改訂新版 世界大百科事典 「里ことば」の意味・わかりやすい解説
里ことば (さとことば)
一般には〈いなかことば〉の意味であるが,江戸時代には遊郭で遊女らの用いた特殊なことばづかい,および遊郭内での隠語的語彙(ごい)をさし,くるわことば,里なまり,遊里語ともいう。江戸吉原に行われたものがもっとも有名であるが,京都,大坂や岡場所でも用いられた。特殊なことばづかいを,吉原の例で示せば〈ありんす(あります)〉〈ざんす(ございます)〉などである。

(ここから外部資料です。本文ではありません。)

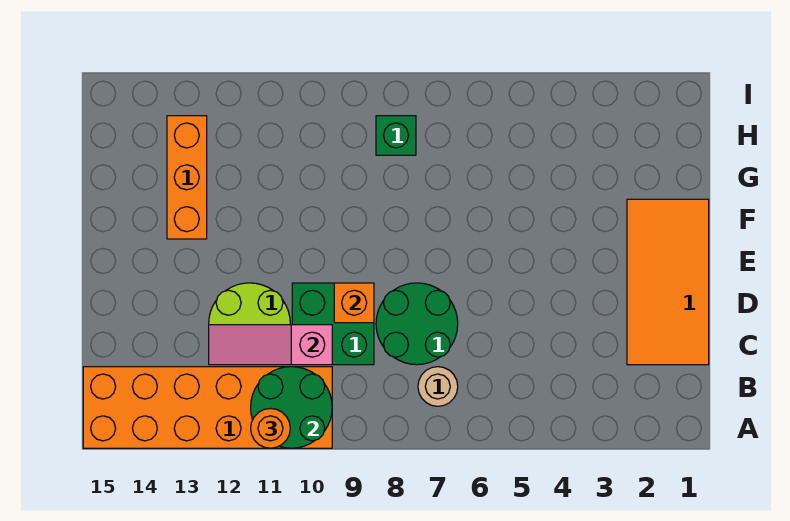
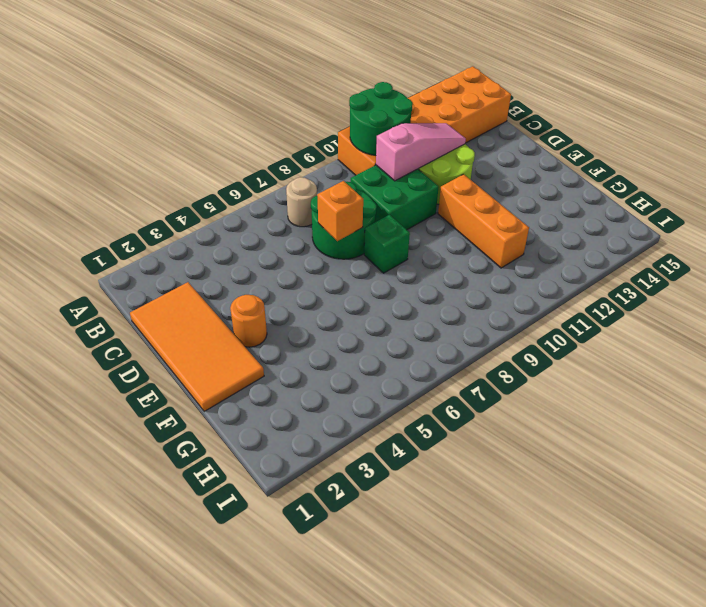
orange round brick A11 level 3 -> orange round brick E3 level 1
orange brick D9 level 2 -> orange brick D7 level 2
orange brick F13:H13 level 1 -> orange brick E11:G11 level 1
green brick H8 level 1 -> green brick E8 level 1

吉原の里ことばは,諸国から集まる遊女の生国の方言やなまりをかくすためにつくられたことばとも,また俠客(きようかく)らの用いた六方詞(ろつぽうことば)のなまりとも,あるいは吉原開設のおりに駿府(静岡)や京都から来た遊女の方言が残ったものともいう。おそらく諸事情がかさなって形成されたのであろうが,里ことばが独特の遊興気分をもり上げる要素となったことも見のがせない。なお,一流の遊女屋では自家のみの特別の里ことばをもっていた。里ことばは吉原でも年代によって多少の相違があり,幕末ごろからあまり使用されなくなった。